Date of Graduation


Document Type


Degree Type



Eberly College of Arts and Sciences


Communication Studies

Committee Chair

Matthew M Martin


Communication researchers know little about marital couples' public performances, or how marital couples communicate as a nonsummative whole when in the presence of important others (e.g., friends, family, co-workers). Two studies were conducted to examine marital couples' public performances from a Communication Theory of Identity (CTI) (Hecht, 1993) framework. In the first study, 153 marital couples completed self-report measures to assess how marital couples' attachment styles and relationship awareness are related to identity gaps during public performances as well as how identity gaps relate to a variety of outcomes including communication satisfaction, feelings of being understood, conversational appropriateness, relationship satisfaction, and commitment.

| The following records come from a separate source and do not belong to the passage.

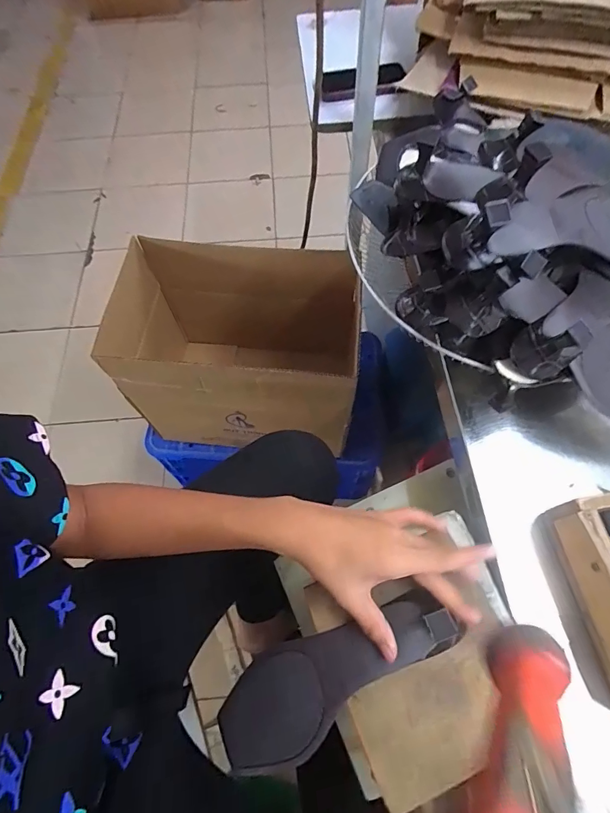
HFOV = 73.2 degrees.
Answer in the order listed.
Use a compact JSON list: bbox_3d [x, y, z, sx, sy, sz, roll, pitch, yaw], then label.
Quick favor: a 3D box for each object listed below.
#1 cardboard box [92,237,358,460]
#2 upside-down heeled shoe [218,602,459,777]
[{"bbox_3d":[-0.145,-0.111,0.909,0.479,0.361,0.308,6,64,5],"label":"cardboard box"},{"bbox_3d":[0.019,0.238,0.361,0.230,0.024,0.080,-33,66,5],"label":"upside-down heeled shoe"}]

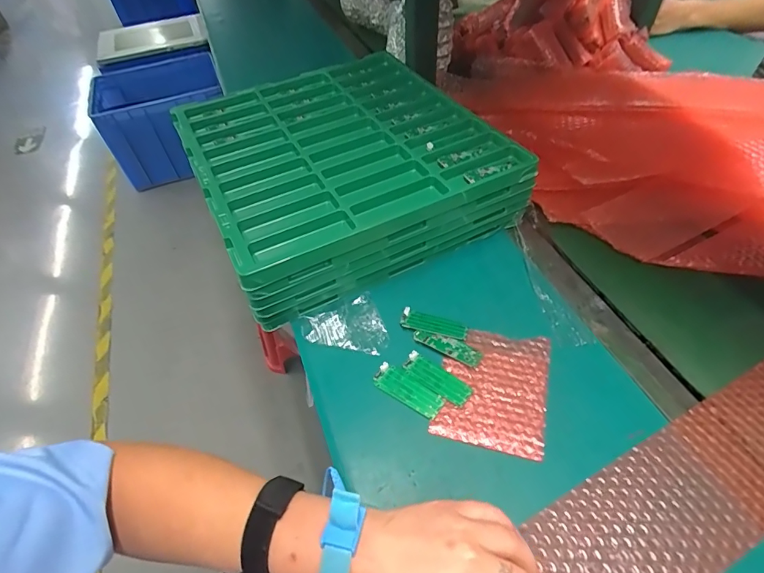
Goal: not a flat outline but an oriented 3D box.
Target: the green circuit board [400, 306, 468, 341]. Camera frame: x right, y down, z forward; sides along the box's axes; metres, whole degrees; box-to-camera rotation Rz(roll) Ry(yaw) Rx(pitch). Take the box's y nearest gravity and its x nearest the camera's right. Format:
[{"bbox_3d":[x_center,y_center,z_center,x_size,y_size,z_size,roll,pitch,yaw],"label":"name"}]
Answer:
[{"bbox_3d":[0.058,0.044,0.478,0.074,0.008,0.025,16,54,17],"label":"green circuit board"}]

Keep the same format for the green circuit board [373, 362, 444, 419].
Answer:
[{"bbox_3d":[0.027,0.103,0.434,0.074,0.005,0.029,26,58,24],"label":"green circuit board"}]

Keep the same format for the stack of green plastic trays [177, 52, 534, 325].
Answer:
[{"bbox_3d":[-0.061,-0.174,0.617,0.364,0.104,0.391,-23,52,-14],"label":"stack of green plastic trays"}]

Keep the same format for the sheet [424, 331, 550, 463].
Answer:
[{"bbox_3d":[0.112,0.100,0.430,0.100,0.004,0.125,10,53,13],"label":"sheet"}]

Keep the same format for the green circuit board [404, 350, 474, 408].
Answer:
[{"bbox_3d":[0.056,0.094,0.439,0.073,0.005,0.027,29,59,25],"label":"green circuit board"}]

In the second study, 46 marital couples' public performances were examined for varying degrees of communal, individual, and impersonal content themes, continual and hierarchical communication, communication integration, and nonverbal immediacy. This study also assessed how attachment styles, public and private self-consciousness, and couple identity are associated with marital couples' communication behaviors during their public performances. After interactions, marital couples completed identity gap, communication satisfaction, feeling of being understood, and conversational appropriateness measures while reflecting on their public performance. Together, these two studies introduced the study of marital couples' public performances while testing their salience to marital couples as guided by CTI. Results indicated married couples are less likely to experience identity gaps when they are similar in their attachment styles, when they are both secure in their attachment styles, when couples have a greater degree of relationship awareness, and when they communicate according to communal and impersonal themes during public performances. Identity gaps are damaging to couples' feelings of communication satisfaction, being understood, and conversational appropriateness. When identity gaps are a more common experience, married couples' ratings of relational satisfaction and commitment were negatively affected.